Edwin Arlington Robinson (1869–1935)

Robinson's most debated title, "Mr. Flood's Party" (1920), is a more generous verse told in gracious lines that lull at the same time that they reveal. The text epitomizes one of Robinson's hard-bitten losers, Eben Flood, and reflects Robinson's firsthand knowledge of two derelict older brothers, one an alcoholic and the other a drug addict. The poem describes a public nuisance who lets drink drive him away from the hospitality and home life that once filled him with hope. Like a mirthful drinker, he hoists his spirits to "the bird . . . on the wing," a suggestion of the state of flux typical of human interactions. Too late "winding a silent horn," he makes empty gestures, like the French epic figure of Roland sounding the alarm when it is too late for rescue. The sounds of the final two stanzas reiterate plaintive oo's and oh's in do, too, moons, loneliness, alone, below, opened, and ago. Well under the influence of a night's drinking, Eben gazes up at a double moon, an emblem of instability and duplicitous face.

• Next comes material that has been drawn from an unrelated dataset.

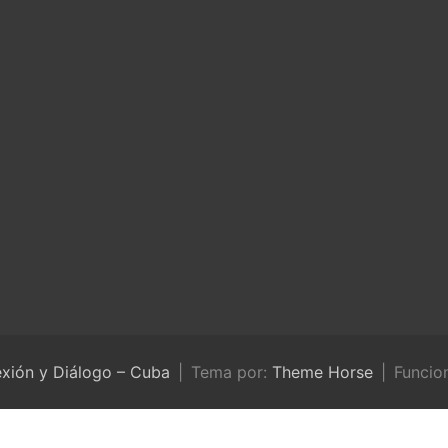
exión y Diálogo – Cuba
Tema por:
Theme Horse
Funcio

The social climate of Tilbury Town in the final four lines is ambiguous. Either Flood is ostracized for carousing or else has outlived old friends and is now an unknown consoling himself with drink. Composed in tight octets linked by masculine end rhymes in a pattern of abcb in conversational iambic pentameter, the poem speaks with third-party knowledge of the events that have estranged Eben from his neighbors. The mellow sot approaches sentimentality by watching over his jug in token of the fact that "most things break." He toasts himself "for auld lang syne" and contemplates the nothingness of no place to return to and no hope for a better future.